The Harvard Management Company, in charge of the mighty Harvard Endowment, appears to be generating a return between 7-9% for fiscal 2008, according to sources familiar with the fund (see WSJ article). As a comparison, the S&P 500 fell about 15% during the same time frame. Performance has been good enough and long enough that other management companies are trying to mimic their returns (see previous post). One key to their performance is diversification. Harvard invests in 11 non-cash asset classes. In fact, when you look at the asset allocations, it is different from some traditional allocation benchmarks. From the WSJ:

"U.S. equities constitute 12% of the portfolio; developed foreign equities are 12% and emerging market equities are 10%. Total foreign equities account for 22% of the portfolio, up from 19% in 2007, compared with 12% domestic. Real assets, including commodities, are 33%, up from 31%. Fixed income dropped to 9% from 13%."
Can the average investor duplicate the returns of the Harvard endowment? The author of the WSJ article, James B. Steward, believes so - to some degree. Individual investors can duplicate most categories with individual stocks, sector mutual funds, and ETFs. Foreign equities and real assets are also able to be purchased, and are currently cheaper than just a few months ago, as are energy and commodity stocks and funds. The most difficult areas to duplicate are private equity and hedge fund returns.

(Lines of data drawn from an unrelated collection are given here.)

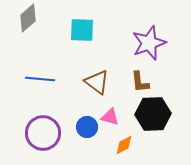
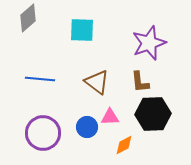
pink triangle: rotated 18 degrees counterclockwise
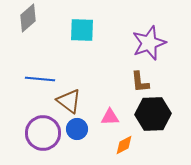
brown triangle: moved 28 px left, 19 px down
blue circle: moved 10 px left, 2 px down
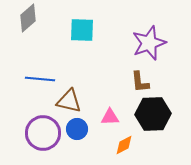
brown triangle: rotated 24 degrees counterclockwise
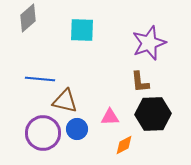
brown triangle: moved 4 px left
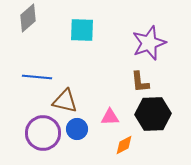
blue line: moved 3 px left, 2 px up
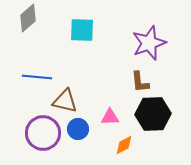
blue circle: moved 1 px right
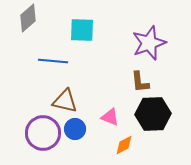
blue line: moved 16 px right, 16 px up
pink triangle: rotated 24 degrees clockwise
blue circle: moved 3 px left
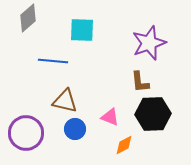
purple circle: moved 17 px left
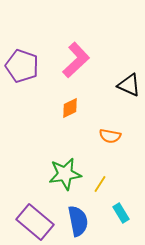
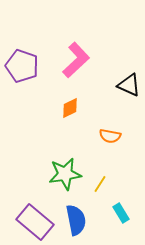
blue semicircle: moved 2 px left, 1 px up
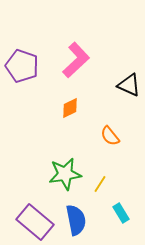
orange semicircle: rotated 40 degrees clockwise
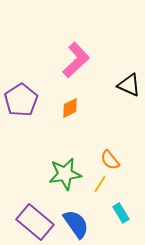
purple pentagon: moved 1 px left, 34 px down; rotated 20 degrees clockwise
orange semicircle: moved 24 px down
blue semicircle: moved 4 px down; rotated 24 degrees counterclockwise
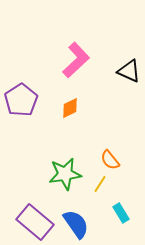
black triangle: moved 14 px up
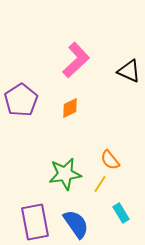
purple rectangle: rotated 39 degrees clockwise
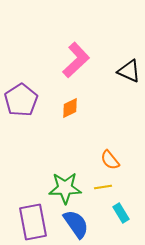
green star: moved 14 px down; rotated 8 degrees clockwise
yellow line: moved 3 px right, 3 px down; rotated 48 degrees clockwise
purple rectangle: moved 2 px left
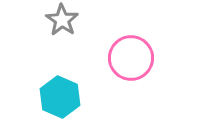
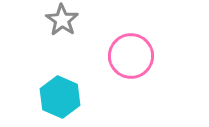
pink circle: moved 2 px up
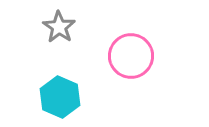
gray star: moved 3 px left, 7 px down
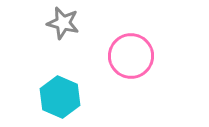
gray star: moved 4 px right, 4 px up; rotated 20 degrees counterclockwise
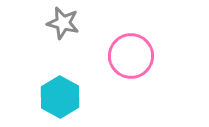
cyan hexagon: rotated 6 degrees clockwise
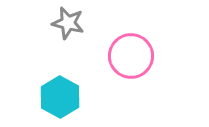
gray star: moved 5 px right
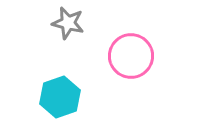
cyan hexagon: rotated 12 degrees clockwise
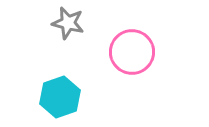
pink circle: moved 1 px right, 4 px up
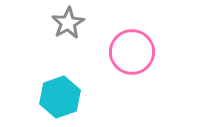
gray star: rotated 28 degrees clockwise
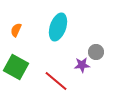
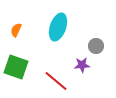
gray circle: moved 6 px up
green square: rotated 10 degrees counterclockwise
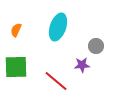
green square: rotated 20 degrees counterclockwise
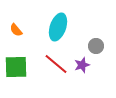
orange semicircle: rotated 64 degrees counterclockwise
purple star: rotated 14 degrees counterclockwise
red line: moved 17 px up
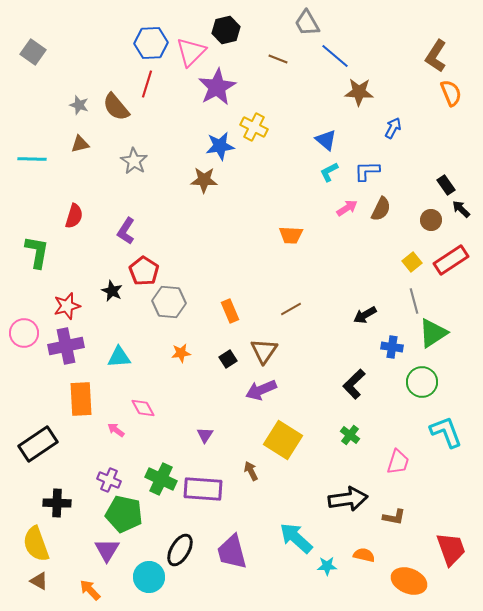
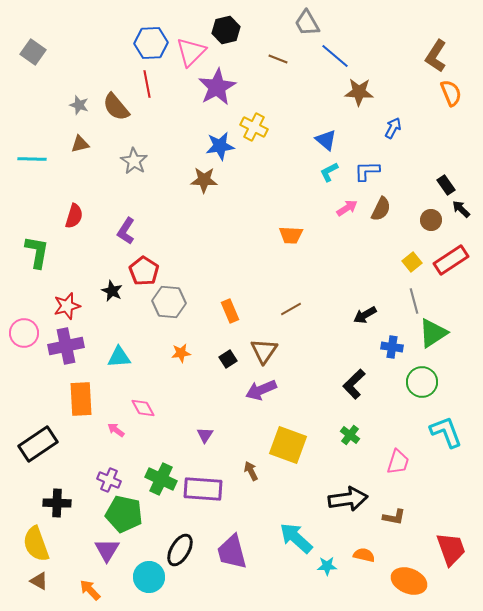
red line at (147, 84): rotated 28 degrees counterclockwise
yellow square at (283, 440): moved 5 px right, 5 px down; rotated 12 degrees counterclockwise
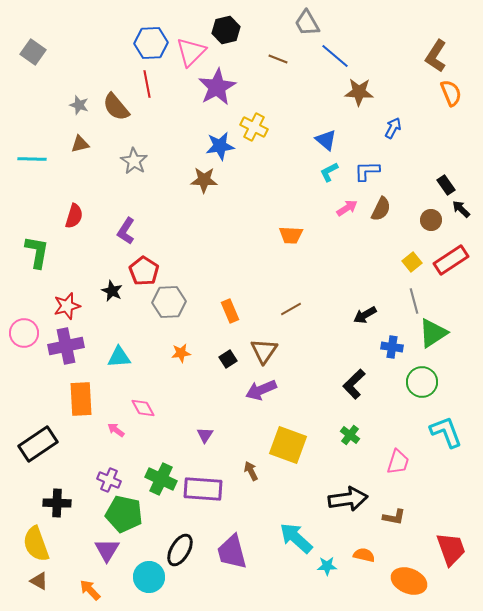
gray hexagon at (169, 302): rotated 8 degrees counterclockwise
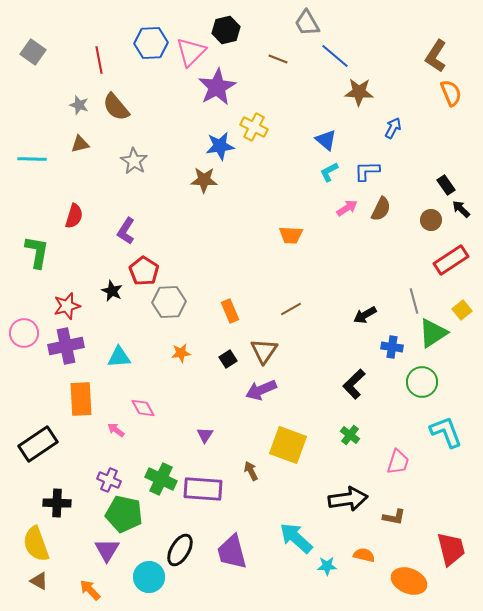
red line at (147, 84): moved 48 px left, 24 px up
yellow square at (412, 262): moved 50 px right, 48 px down
red trapezoid at (451, 549): rotated 6 degrees clockwise
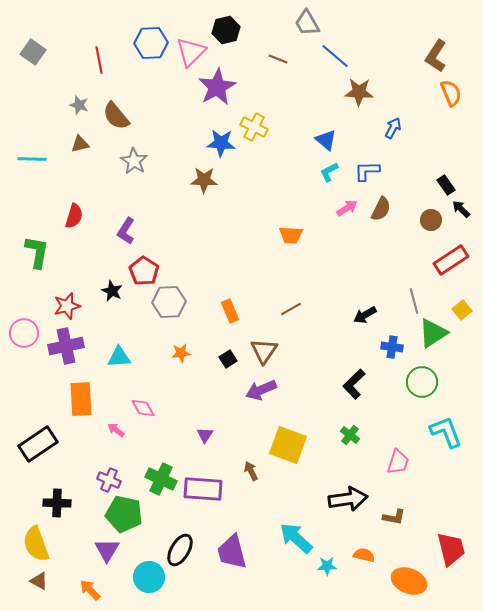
brown semicircle at (116, 107): moved 9 px down
blue star at (220, 146): moved 1 px right, 3 px up; rotated 12 degrees clockwise
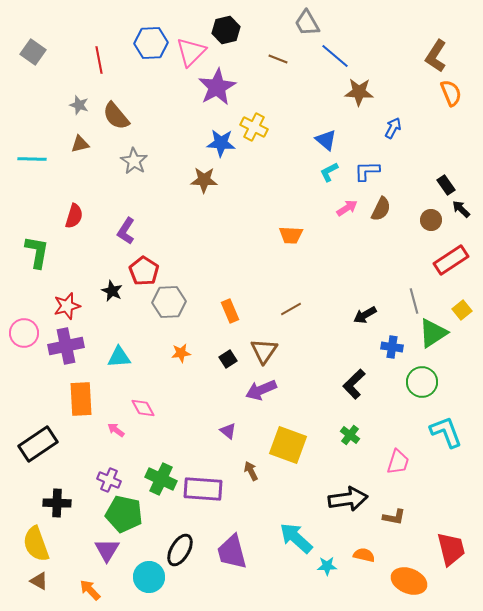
purple triangle at (205, 435): moved 23 px right, 4 px up; rotated 24 degrees counterclockwise
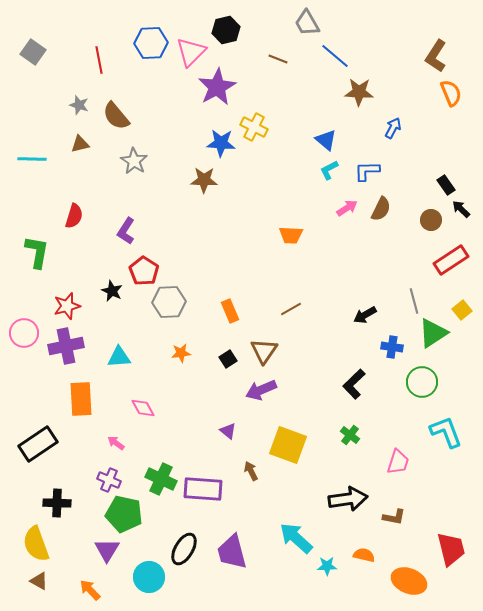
cyan L-shape at (329, 172): moved 2 px up
pink arrow at (116, 430): moved 13 px down
black ellipse at (180, 550): moved 4 px right, 1 px up
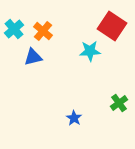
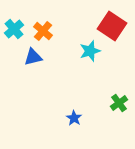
cyan star: rotated 15 degrees counterclockwise
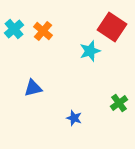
red square: moved 1 px down
blue triangle: moved 31 px down
blue star: rotated 14 degrees counterclockwise
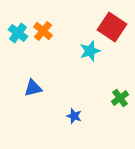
cyan cross: moved 4 px right, 4 px down; rotated 12 degrees counterclockwise
green cross: moved 1 px right, 5 px up
blue star: moved 2 px up
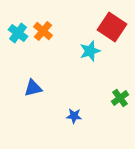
blue star: rotated 14 degrees counterclockwise
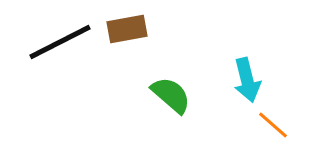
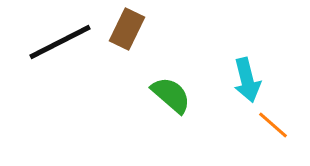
brown rectangle: rotated 54 degrees counterclockwise
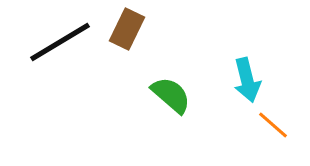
black line: rotated 4 degrees counterclockwise
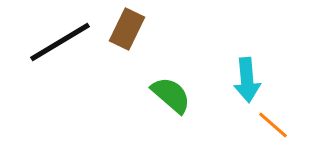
cyan arrow: rotated 9 degrees clockwise
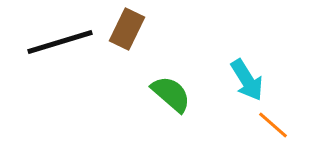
black line: rotated 14 degrees clockwise
cyan arrow: rotated 27 degrees counterclockwise
green semicircle: moved 1 px up
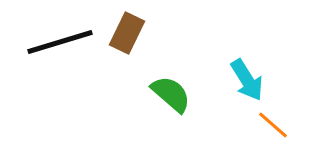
brown rectangle: moved 4 px down
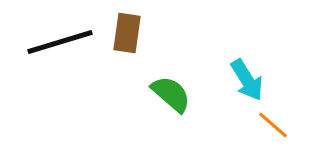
brown rectangle: rotated 18 degrees counterclockwise
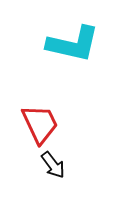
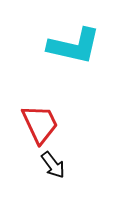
cyan L-shape: moved 1 px right, 2 px down
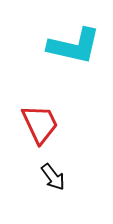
black arrow: moved 12 px down
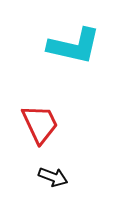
black arrow: rotated 32 degrees counterclockwise
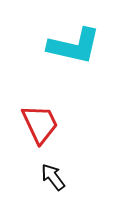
black arrow: rotated 148 degrees counterclockwise
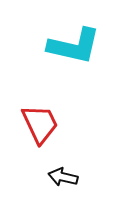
black arrow: moved 10 px right; rotated 40 degrees counterclockwise
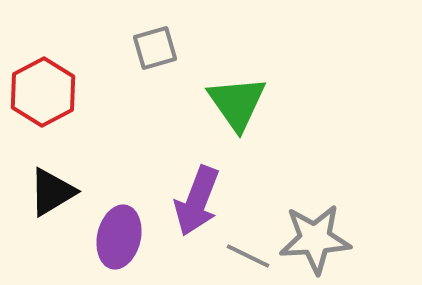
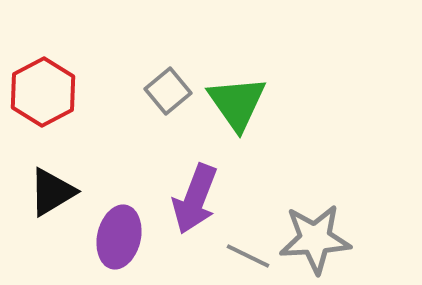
gray square: moved 13 px right, 43 px down; rotated 24 degrees counterclockwise
purple arrow: moved 2 px left, 2 px up
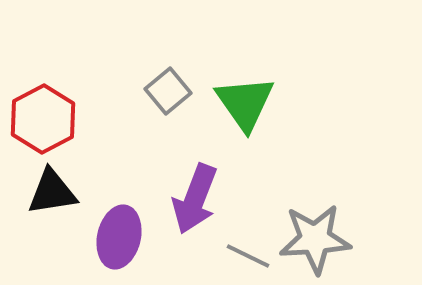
red hexagon: moved 27 px down
green triangle: moved 8 px right
black triangle: rotated 22 degrees clockwise
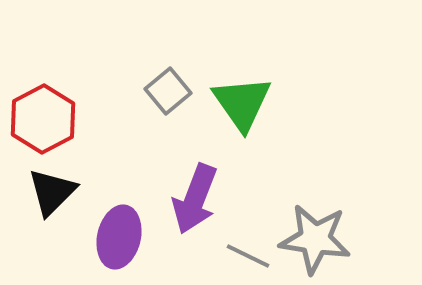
green triangle: moved 3 px left
black triangle: rotated 36 degrees counterclockwise
gray star: rotated 12 degrees clockwise
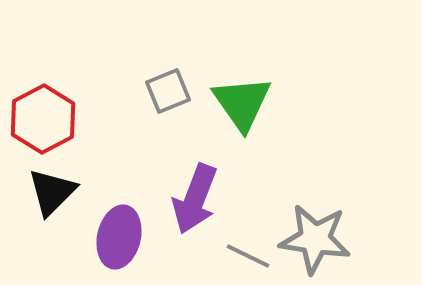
gray square: rotated 18 degrees clockwise
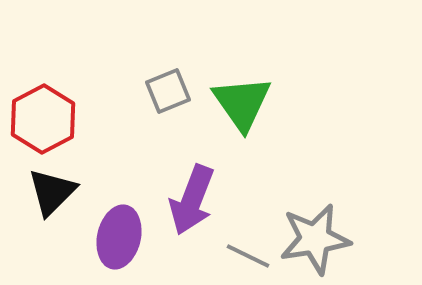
purple arrow: moved 3 px left, 1 px down
gray star: rotated 18 degrees counterclockwise
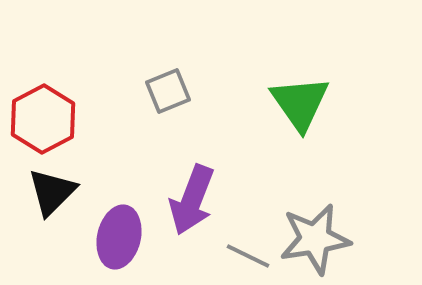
green triangle: moved 58 px right
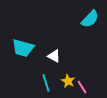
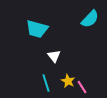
cyan trapezoid: moved 14 px right, 19 px up
white triangle: rotated 24 degrees clockwise
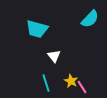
yellow star: moved 3 px right
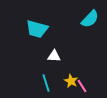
white triangle: rotated 48 degrees counterclockwise
pink line: moved 1 px up
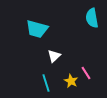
cyan semicircle: moved 2 px right, 1 px up; rotated 126 degrees clockwise
white triangle: rotated 48 degrees counterclockwise
pink line: moved 4 px right, 13 px up
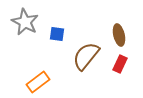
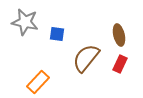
gray star: rotated 16 degrees counterclockwise
brown semicircle: moved 2 px down
orange rectangle: rotated 10 degrees counterclockwise
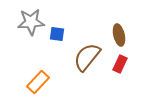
gray star: moved 6 px right; rotated 16 degrees counterclockwise
brown semicircle: moved 1 px right, 1 px up
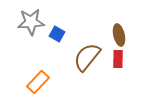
blue square: rotated 21 degrees clockwise
red rectangle: moved 2 px left, 5 px up; rotated 24 degrees counterclockwise
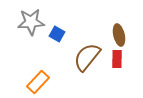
red rectangle: moved 1 px left
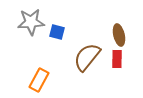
blue square: moved 2 px up; rotated 14 degrees counterclockwise
orange rectangle: moved 1 px right, 2 px up; rotated 15 degrees counterclockwise
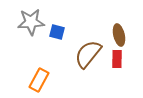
brown semicircle: moved 1 px right, 3 px up
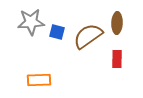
brown ellipse: moved 2 px left, 12 px up; rotated 15 degrees clockwise
brown semicircle: moved 18 px up; rotated 16 degrees clockwise
orange rectangle: rotated 60 degrees clockwise
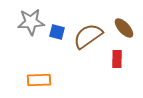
brown ellipse: moved 7 px right, 5 px down; rotated 45 degrees counterclockwise
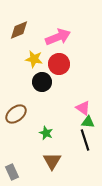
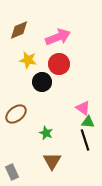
yellow star: moved 6 px left, 1 px down
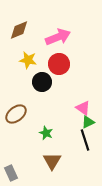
green triangle: rotated 32 degrees counterclockwise
gray rectangle: moved 1 px left, 1 px down
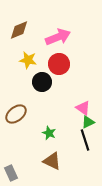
green star: moved 3 px right
brown triangle: rotated 36 degrees counterclockwise
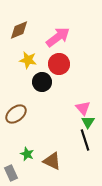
pink arrow: rotated 15 degrees counterclockwise
pink triangle: rotated 14 degrees clockwise
green triangle: rotated 32 degrees counterclockwise
green star: moved 22 px left, 21 px down
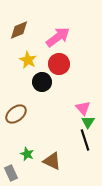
yellow star: rotated 18 degrees clockwise
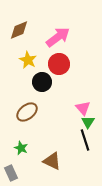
brown ellipse: moved 11 px right, 2 px up
green star: moved 6 px left, 6 px up
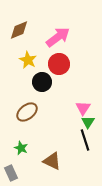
pink triangle: rotated 14 degrees clockwise
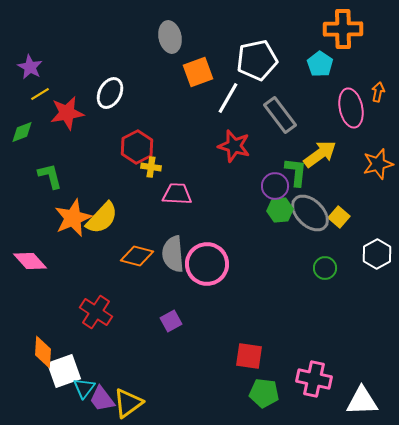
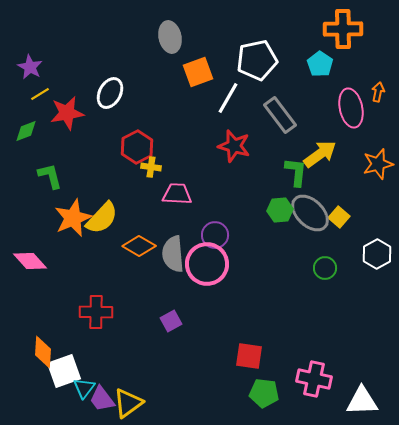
green diamond at (22, 132): moved 4 px right, 1 px up
purple circle at (275, 186): moved 60 px left, 49 px down
orange diamond at (137, 256): moved 2 px right, 10 px up; rotated 16 degrees clockwise
red cross at (96, 312): rotated 32 degrees counterclockwise
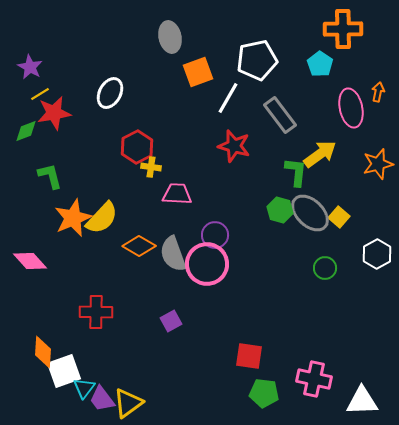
red star at (67, 113): moved 13 px left
green hexagon at (280, 210): rotated 20 degrees clockwise
gray semicircle at (173, 254): rotated 15 degrees counterclockwise
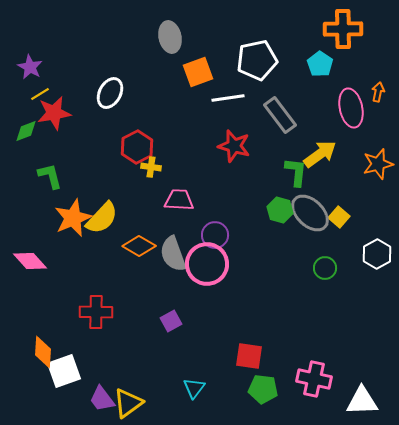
white line at (228, 98): rotated 52 degrees clockwise
pink trapezoid at (177, 194): moved 2 px right, 6 px down
cyan triangle at (84, 388): moved 110 px right
green pentagon at (264, 393): moved 1 px left, 4 px up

New long-short ETFs, and various hedge fund replication strategies are being considered, but making such investments is not currently as easy as in the other asset classes. Private equity is particularly troublesome. Nonetheless, and as mentioned by the author, given the current returns of private equity and hedge funds in general, lower weighting in these assets class may not be such a bad thing in the short-term - even if they did juice past returns. Maybe new products will become available before everyone jumps back on the alternative investment train.